Aujourd’hui, on voulait te parler d’un phénomène pas si nouveau mais qui ne cesse de nous étonner : les livres décoratifs. Si tu n’es pas au courant du phénomène, ce sont des livres avec de magnifiques couvertures mais sans rien à lire dedans. Des coquilles vides. Niente. Nada.
Alors qu’est-ce qui a bien pu conduire notre société avancée à créer des objets aussi énigmatiques que préoccupants ? Pour répondre à cette question, il faut commencer par un constat : la baisse du niveau de lecture chez les jeunes. Il y a bien la sphère Book Took (on y reviendra) et Jacob Elordi qui redonnent un peu d’attrait au format papier mais globalement, un jeune ça lit moins. On vous épargnera le pourquoi du comment mais ça a quelque chose à voir avec les écrans, de ce que disent les rapports.
Bref, donc les jeunes lisent de moins en moins et ça met en péril l’industrie de l’édition et du livre, vous imaginez bien. Il a donc fallu trouver une solution pour se renouveler. Et là, le coup de génie : les couvertures de livres ultra esthétiques.
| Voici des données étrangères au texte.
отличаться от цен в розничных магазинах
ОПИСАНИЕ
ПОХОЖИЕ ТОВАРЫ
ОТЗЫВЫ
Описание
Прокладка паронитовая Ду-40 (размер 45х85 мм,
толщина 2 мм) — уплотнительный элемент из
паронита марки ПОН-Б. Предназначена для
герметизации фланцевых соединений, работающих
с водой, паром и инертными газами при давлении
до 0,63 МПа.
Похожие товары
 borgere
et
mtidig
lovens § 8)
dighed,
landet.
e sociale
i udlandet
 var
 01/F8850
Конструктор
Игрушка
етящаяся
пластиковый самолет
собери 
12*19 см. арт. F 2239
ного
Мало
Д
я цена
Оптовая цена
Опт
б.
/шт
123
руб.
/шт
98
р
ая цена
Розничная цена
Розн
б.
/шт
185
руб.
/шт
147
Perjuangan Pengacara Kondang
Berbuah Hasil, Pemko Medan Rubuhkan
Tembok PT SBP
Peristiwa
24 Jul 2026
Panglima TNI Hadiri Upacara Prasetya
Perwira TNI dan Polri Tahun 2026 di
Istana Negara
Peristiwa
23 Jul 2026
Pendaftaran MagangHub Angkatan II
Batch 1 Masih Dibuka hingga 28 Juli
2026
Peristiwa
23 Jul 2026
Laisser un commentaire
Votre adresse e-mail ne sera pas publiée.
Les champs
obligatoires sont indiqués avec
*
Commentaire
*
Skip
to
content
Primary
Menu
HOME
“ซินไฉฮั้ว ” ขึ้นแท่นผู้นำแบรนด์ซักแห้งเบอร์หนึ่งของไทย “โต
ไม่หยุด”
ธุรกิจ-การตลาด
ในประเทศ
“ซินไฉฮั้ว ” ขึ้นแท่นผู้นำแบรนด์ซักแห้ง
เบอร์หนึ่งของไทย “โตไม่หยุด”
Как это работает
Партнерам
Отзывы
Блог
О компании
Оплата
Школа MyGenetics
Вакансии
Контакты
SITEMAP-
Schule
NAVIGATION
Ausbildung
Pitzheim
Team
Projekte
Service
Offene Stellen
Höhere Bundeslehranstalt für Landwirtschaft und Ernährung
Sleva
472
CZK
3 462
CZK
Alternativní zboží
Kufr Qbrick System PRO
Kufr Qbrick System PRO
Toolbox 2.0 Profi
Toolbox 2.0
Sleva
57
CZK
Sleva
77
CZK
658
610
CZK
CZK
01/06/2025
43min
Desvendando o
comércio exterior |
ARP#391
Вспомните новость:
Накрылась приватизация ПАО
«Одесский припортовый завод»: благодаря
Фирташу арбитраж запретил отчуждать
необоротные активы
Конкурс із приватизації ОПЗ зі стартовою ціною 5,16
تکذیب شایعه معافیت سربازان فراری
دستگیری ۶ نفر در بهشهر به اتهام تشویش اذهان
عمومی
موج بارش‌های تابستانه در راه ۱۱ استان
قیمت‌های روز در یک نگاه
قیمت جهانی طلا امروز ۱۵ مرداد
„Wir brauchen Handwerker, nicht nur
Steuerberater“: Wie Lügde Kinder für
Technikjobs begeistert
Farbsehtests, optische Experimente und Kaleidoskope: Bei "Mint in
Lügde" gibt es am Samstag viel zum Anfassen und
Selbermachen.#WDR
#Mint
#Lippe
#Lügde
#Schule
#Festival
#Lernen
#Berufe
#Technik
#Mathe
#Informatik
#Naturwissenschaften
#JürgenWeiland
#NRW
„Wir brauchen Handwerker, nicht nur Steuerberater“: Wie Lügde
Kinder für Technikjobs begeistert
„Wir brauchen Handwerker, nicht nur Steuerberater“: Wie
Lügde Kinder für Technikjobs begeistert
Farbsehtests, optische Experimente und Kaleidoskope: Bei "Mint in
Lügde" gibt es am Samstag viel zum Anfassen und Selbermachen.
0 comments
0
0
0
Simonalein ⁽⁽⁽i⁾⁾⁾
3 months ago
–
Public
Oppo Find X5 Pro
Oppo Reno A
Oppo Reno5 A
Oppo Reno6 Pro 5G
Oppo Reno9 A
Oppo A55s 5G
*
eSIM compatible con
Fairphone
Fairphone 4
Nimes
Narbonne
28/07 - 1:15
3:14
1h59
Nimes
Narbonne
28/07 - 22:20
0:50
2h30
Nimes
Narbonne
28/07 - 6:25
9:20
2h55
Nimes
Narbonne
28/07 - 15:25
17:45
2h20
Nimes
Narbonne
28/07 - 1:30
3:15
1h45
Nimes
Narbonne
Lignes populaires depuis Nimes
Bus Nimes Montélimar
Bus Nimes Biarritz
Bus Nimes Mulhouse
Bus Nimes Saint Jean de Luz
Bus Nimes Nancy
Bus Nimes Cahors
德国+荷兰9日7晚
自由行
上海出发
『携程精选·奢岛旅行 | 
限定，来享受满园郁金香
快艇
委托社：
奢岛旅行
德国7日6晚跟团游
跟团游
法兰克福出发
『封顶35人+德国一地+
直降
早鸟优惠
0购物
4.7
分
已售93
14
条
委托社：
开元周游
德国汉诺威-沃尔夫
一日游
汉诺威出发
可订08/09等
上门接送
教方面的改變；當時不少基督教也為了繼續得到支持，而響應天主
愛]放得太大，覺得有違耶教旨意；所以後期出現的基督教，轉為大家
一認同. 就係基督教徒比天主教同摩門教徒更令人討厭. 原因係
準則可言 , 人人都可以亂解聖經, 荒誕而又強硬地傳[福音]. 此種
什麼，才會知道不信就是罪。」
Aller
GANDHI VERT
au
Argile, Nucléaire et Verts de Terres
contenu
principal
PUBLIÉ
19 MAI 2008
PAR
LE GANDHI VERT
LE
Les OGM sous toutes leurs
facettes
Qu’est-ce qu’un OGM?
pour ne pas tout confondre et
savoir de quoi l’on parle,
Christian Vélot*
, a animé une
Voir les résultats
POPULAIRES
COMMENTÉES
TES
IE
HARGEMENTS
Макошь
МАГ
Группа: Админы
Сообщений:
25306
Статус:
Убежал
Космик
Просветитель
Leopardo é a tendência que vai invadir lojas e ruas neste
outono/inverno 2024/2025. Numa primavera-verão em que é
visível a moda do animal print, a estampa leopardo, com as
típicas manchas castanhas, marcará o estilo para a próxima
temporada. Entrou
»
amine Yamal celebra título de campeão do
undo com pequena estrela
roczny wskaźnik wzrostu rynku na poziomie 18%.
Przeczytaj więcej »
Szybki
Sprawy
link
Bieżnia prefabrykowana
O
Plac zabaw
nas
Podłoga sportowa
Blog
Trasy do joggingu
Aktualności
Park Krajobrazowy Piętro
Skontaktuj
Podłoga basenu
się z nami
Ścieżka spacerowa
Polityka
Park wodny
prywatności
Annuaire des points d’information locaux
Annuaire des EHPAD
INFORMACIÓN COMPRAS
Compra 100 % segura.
Une idée qui ne vient pas de nulle part donc petite généalogie hypothétique du phénomène qui a transformé nos séjours en salle d’attente de dentiste. C’est gratuit.
En fait, que ça a commencé à sérieusement partir en coui**es avec le “Zoom Library Background” qui consistait à s’afficher, pendant le confinement, avec une bibliothèque derrière soi à chaque appel Zoom comme pour dire “vous parlez à un énorme cerveau”. Puis est arrivée la mode du “Bookshelf Wealth” qui désignait l’art de rendre aesthetic sa bibliothèque en classant les livres par couleurs ou en faisant ressortir des livres comme si notre séjour était devenu une grande librairie de quartier. On commençait déjà à séparer l’objet “le livre” de son utilité “la lecture” pour lui confier un rôle à la fois plus symbolique “la culture, l’intelligence, le savoir” et plus esthétique.
Ensuite, le milieu de l’édition (Assouline, Entangled notamment), en sueur, voyant cette fascination pour le moins inattendue pour les bibliothèques c’est dit “mais venez on design de super jolie cover pour vendre nos livres, ça va cartonner sur le Book Tok”. Spoiler : ça a cartonné sur le Book Took, donnant ainsi plus de crédit à la maxime “on ne juge pas un livre à sa couverture”. Au moins, il y avait encore quelque chose à lire de dedans.
Mais le drame, le vrai drame est arrivé lorsque les dropshippers Shopify, Zara Home et Maddy Burciaga ont commencé à faire la promotion de livres décoratifs Coco Chanel ou Karl Lagerfeld tout à fait vides pour décorer leurs grands appartements à Dubaï.
À lire ce brûlot, on pourrait croire que la rédaction est devenue totalement réfractaire au changement. Pas du tout. Ça nous fascine juste de se dire que nous sommes arrivés à un point tel dans notre civilisation déconcentrée et dominée par l’image que même le livre ne réussit plus à trouver les mots justes pour nourrir nos imaginaires, jusqu’à finir en table de chevet. En soi, c’est super joli une pile de livres en déco, mais essayons de ne pas oublier que la valeur d’un livre se trouve d’abord dans ce qu’il contient. (On les a d’ailleurs souvent brûlés/censurés pour cette raison au cours de l’Histoire).